The annoying fact is that Sky manage to offer a pretty up-to-date selection of appealing movies on their pay-per-view Box Office, but many of these never make it to their regular subscription channels, where the weekly premieres tend to be padded out with made-for-TV dross.  It's just as well that I'm not totally dependent on them for my viewing pleasures. Even if I do try to watch all of their new offerings, there is always a miscellany of non-Sky channels and the growing DVD backlog to enhance my choices.   In fact, I never seem to catch up -- which is actually a good thing in this instance.  Keeps me busy and off the streets!!

Thursday 3 November 2011

The Private Lives of Pippa Lee (2009)

Many interesting flicks without big studio marketing bucks behind them struggle to get any sort of distribution, flicker brightly but briefly when discovered, and then are destined to fade into the misty realms of memory. 

This movie written (based on her novel) and directed by Rebecca Miller -- daughter of Arthur -- is a good case in point.   Since 1995, it is her fourth outing as a director of her own work; I have seen two of her three earlier movies, but I am pushed to recall much about them. She had an earlier brief career as an actress in bit parts and is also the co-writer of the screenplay for the rather dreary (and also non-memorable) "Proof" (2005).  Taken with her first career outings in the graphic arts, she is something of a 'renaissance' women, but unlikely to be remembered as one of the cinema greats.  I know it's early days yet since she is still under fifty, but her track record to date doesn't promise any sort of cinema immortality or any deep affinity for the genre.

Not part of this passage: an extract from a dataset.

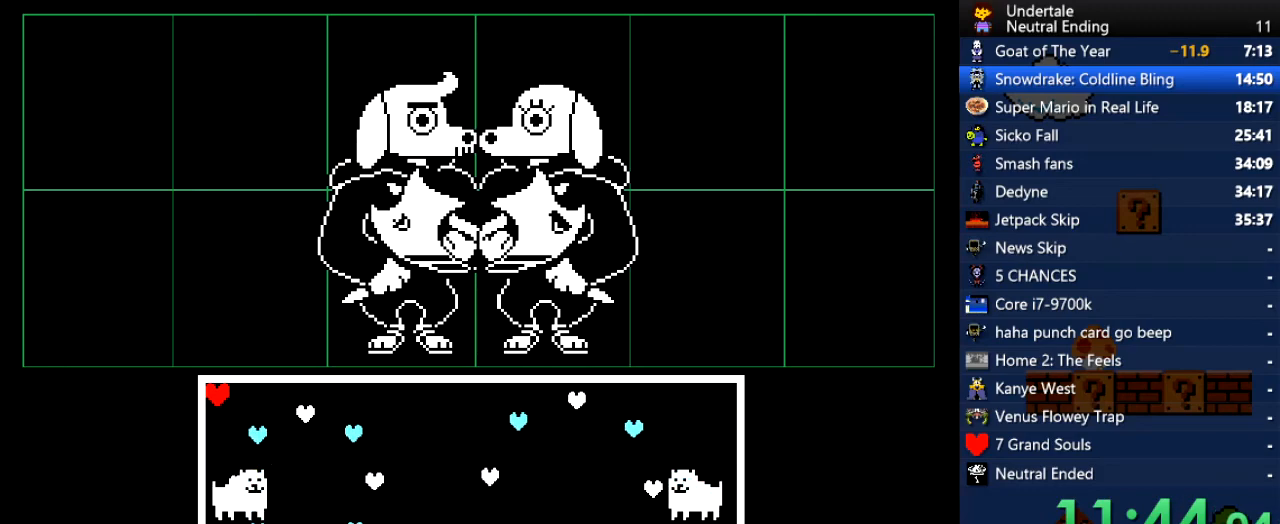
{"keys": [], "events": []}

In this film she has garnered a remarkably starry cast, many of whom have very little to do -- again burning bright in their small parts and then fading into the background.  Stand up Julianne Moore in another lesbian role, Winona Ryder (getting hard to recognize) as the heroine's neurotic friend, Maria Bello as her hyperactive, speed-addicted mother, and the lush-bodied Monica Bellucci as a former wife of Mr. Lee (the always watchable Alan Arkin).  However the movie belongs to Robin Wright (here still billed as Robin Wright Penn) playing Arkin's much younger wife and facing her own midlife crises as the couple downsize to a Connecticut retirement community after his three recent heart attacks. The screenplay focuses on the various traumatic events that have made her the woman she is today with her younger self played by Blake Lively (not really a believable young Wright).  Bored by her new environment, with the height of excitement being pottery classes, and overly concerned with Arkin's health, she finds herself sleep-walking and sleep-stuffing-chocolate-cake-in-her-gob.  She also has a slightly fraught relationship with her two grown children, especially her daughter who appears to hate her -- much as she grew to hate her own mother.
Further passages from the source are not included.